Abstract
A perfobond strip is a shear connector comprising a flat steel plate with a number of holes punched through it. Concrete flows through the holes forming dowels that act as shear keys, providing resistance in both vertical and horizontal directions. The perfobond strip is the shear connector proposed by Leonhardt in Germany, and the composite effect of steel and concrete is very high due to the shearing resistance of the concrete in the holes. In addition, the perfobond strip shear connector is recognized as having high fatigue strength. It is widely used as a validated shear connector in various steel-concrete hybrid civil engineering structures, since its shearing resistance and fatigue strength are larger and its constructability is better than those of other types of shear connectors such as headed stud shear connectors. Strength evaluation formulas for the design of these shear connectors have been proposed by various investigators around the world. A design formula was specified in the JSCE (Japan Society of Civil Engineers) Standard Specification for Hybrid Structures in 2009. In view of the excellent features of the perfobond strip, these shear connectors are expected to be increasingly applied to connections in building structures. However, connections in building structures are much smaller than those in civil engineering structures, so there is a need for a strength formula that accurately evaluates the force transfer mechanism, such as the restriction stress of the perfobond strip shear connections.

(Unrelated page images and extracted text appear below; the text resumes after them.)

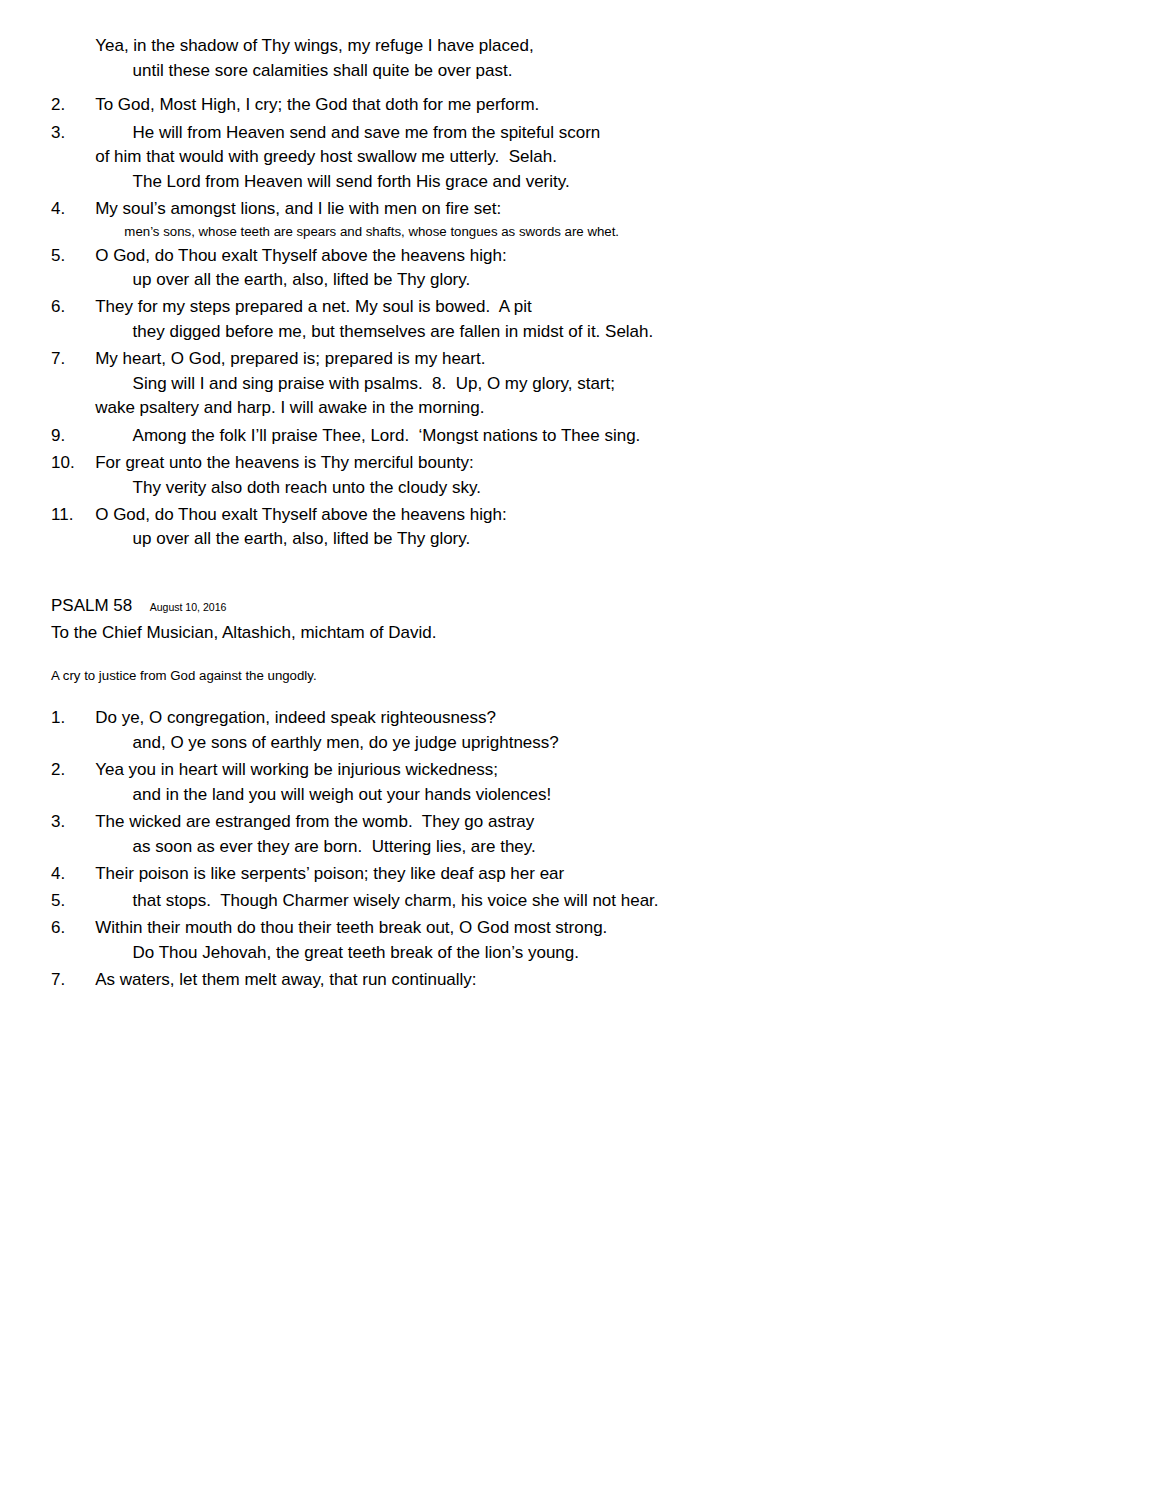Yea, in the shadow of Thy wings, my refuge I have placed, until these sore calamities shall quite be over past.
2. To God, Most High, I cry; the God that doth for me perform.
3. He will from Heaven send and save me from the spiteful scorn of him that would with greedy host swallow me utterly. Selah. The Lord from Heaven will send forth His grace and verity.
4. My soul’s amongst lions, and I lie with men on fire set: men’s sons, whose teeth are spears and shafts, whose tongues as swords are whet.
5. O God, do Thou exalt Thyself above the heavens high: up over all the earth, also, lifted be Thy glory.
6. They for my steps prepared a net. My soul is bowed. A pit they digged before me, but themselves are fallen in midst of it. Selah.
7. My heart, O God, prepared is; prepared is my heart. Sing will I and sing praise with psalms. 8. Up, O my glory, start; wake psaltery and harp. I will awake in the morning.
9. Among the folk I’ll praise Thee, Lord. ‘Mongst nations to Thee sing.
10. For great unto the heavens is Thy merciful bounty: Thy verity also doth reach unto the cloudy sky.
11. O God, do Thou exalt Thyself above the heavens high: up over all the earth, also, lifted be Thy glory.
PSALM 58 August 10, 2016
To the Chief Musician, Altashich, michtam of David.
A cry to justice from God against the ungodly.
1. Do ye, O congregation, indeed speak righteousness? and, O ye sons of earthly men, do ye judge uprightness?
2. Yea you in heart will working be injurious wickedness; and in the land you will weigh out your hands violences!
3. The wicked are estranged from the womb. They go astray as soon as ever they are born. Uttering lies, are they.
4. Their poison is like serpents’ poison; they like deaf asp her ear
5. that stops. Though Charmer wisely charm, his voice she will not hear.
6. Within their mouth do thou their teeth break out, O God most strong. Do Thou Jehovah, the great teeth break of the lion’s young.
7. As waters, let them melt away, that run continually:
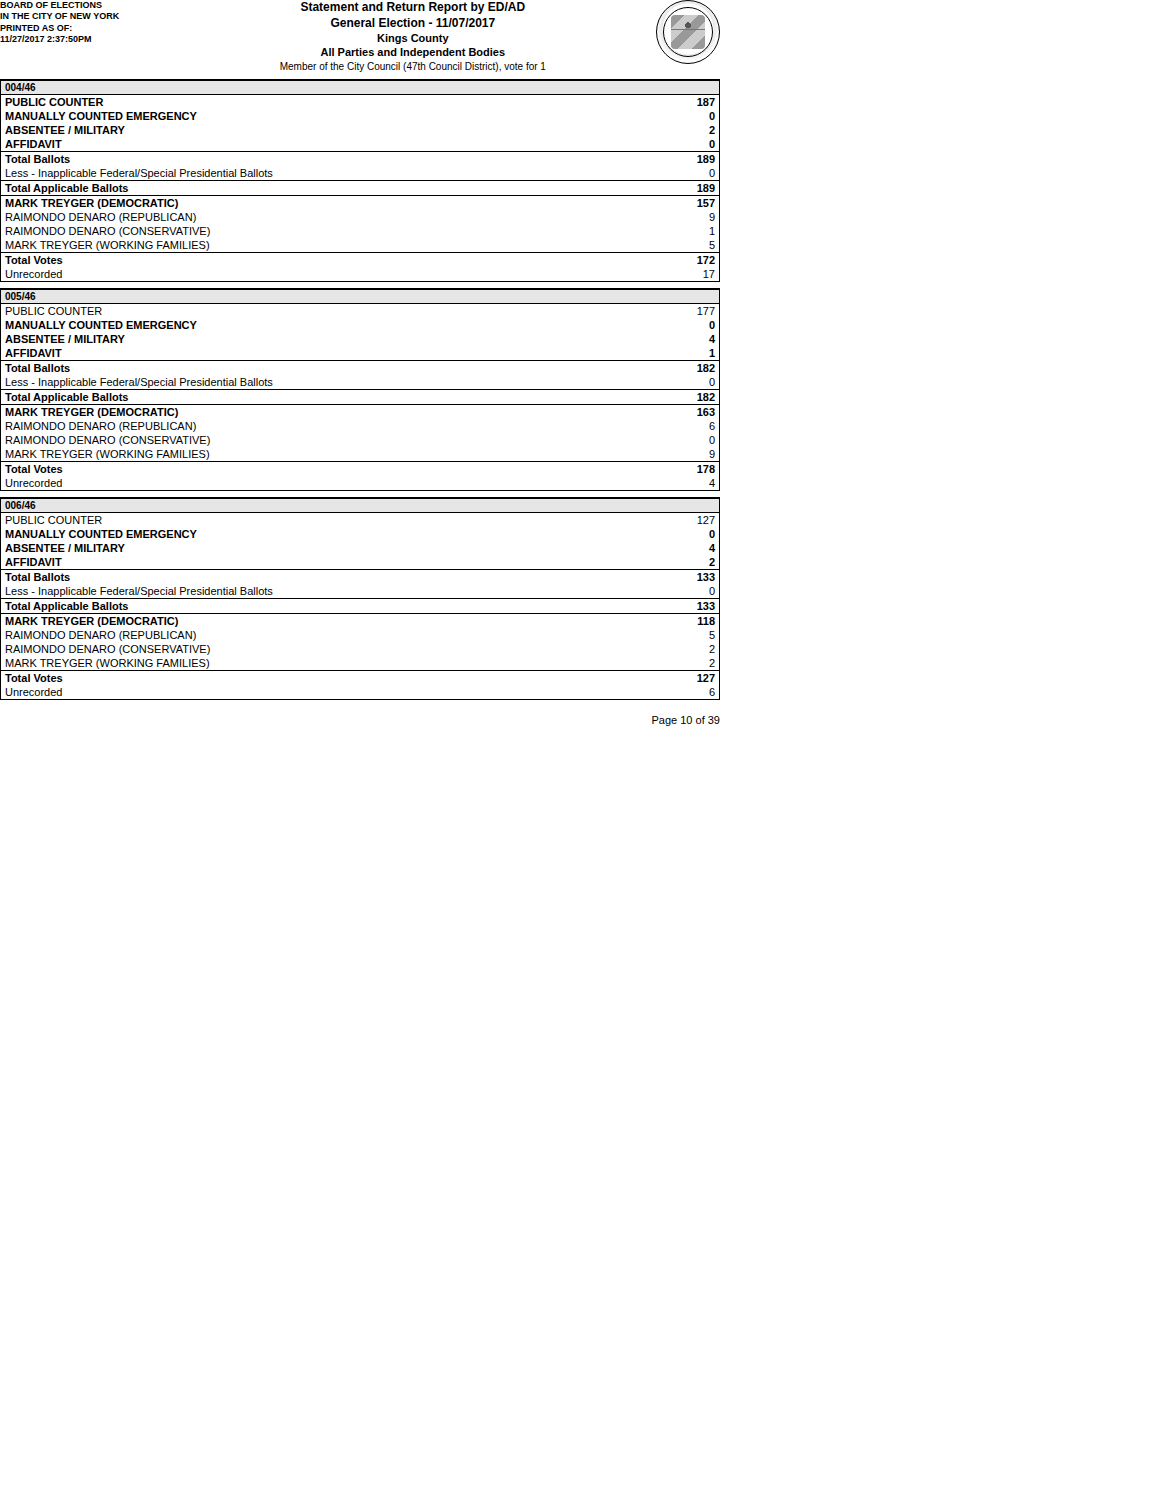BOARD OF ELECTIONS
IN THE CITY OF NEW YORK
PRINTED AS OF:
11/27/2017 2:37:50PM
Statement and Return Report by ED/AD
General Election - 11/07/2017
Kings County
All Parties and Independent Bodies
Member of the City Council (47th Council District), vote for 1
004/46
| PUBLIC COUNTER | 187 |
| MANUALLY COUNTED EMERGENCY | 0 |
| ABSENTEE / MILITARY | 2 |
| AFFIDAVIT | 0 |
| Total Ballots | 189 |
| Less - Inapplicable Federal/Special Presidential Ballots | 0 |
| Total Applicable Ballots | 189 |
| MARK TREYGER (DEMOCRATIC) | 157 |
| RAIMONDO DENARO (REPUBLICAN) | 9 |
| RAIMONDO DENARO (CONSERVATIVE) | 1 |
| MARK TREYGER (WORKING FAMILIES) | 5 |
| Total Votes | 172 |
| Unrecorded | 17 |
005/46
| PUBLIC COUNTER | 177 |
| MANUALLY COUNTED EMERGENCY | 0 |
| ABSENTEE / MILITARY | 4 |
| AFFIDAVIT | 1 |
| Total Ballots | 182 |
| Less - Inapplicable Federal/Special Presidential Ballots | 0 |
| Total Applicable Ballots | 182 |
| MARK TREYGER (DEMOCRATIC) | 163 |
| RAIMONDO DENARO (REPUBLICAN) | 6 |
| RAIMONDO DENARO (CONSERVATIVE) | 0 |
| MARK TREYGER (WORKING FAMILIES) | 9 |
| Total Votes | 178 |
| Unrecorded | 4 |
006/46
| PUBLIC COUNTER | 127 |
| MANUALLY COUNTED EMERGENCY | 0 |
| ABSENTEE / MILITARY | 4 |
| AFFIDAVIT | 2 |
| Total Ballots | 133 |
| Less - Inapplicable Federal/Special Presidential Ballots | 0 |
| Total Applicable Ballots | 133 |
| MARK TREYGER (DEMOCRATIC) | 118 |
| RAIMONDO DENARO (REPUBLICAN) | 5 |
| RAIMONDO DENARO (CONSERVATIVE) | 2 |
| MARK TREYGER (WORKING FAMILIES) | 2 |
| Total Votes | 127 |
| Unrecorded | 6 |
Page 10 of 39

This paper proposes a new formulation for ultimate shear strength considering the restriction stress of concrete in the perfobond strip shear connections. The formulation provides ultimate shear strength by multiplying shear cracking strength by the ratio of ultimate shear strength to shear cracking strength. In the investigation, a regression formula for the relationship between the ratio and restriction stress is proposed based on a database including previous test results using no-cover simple-specimen loaded restriction force. This paper proposes a method of transforming the effect of restraining concrete around the steel plate hole by reinforced concrete cover and penetrating rebar, and transforming it into restriction stress in the ultimate shear strength formulation. Predictions from the proposed formulation almost agree with test results.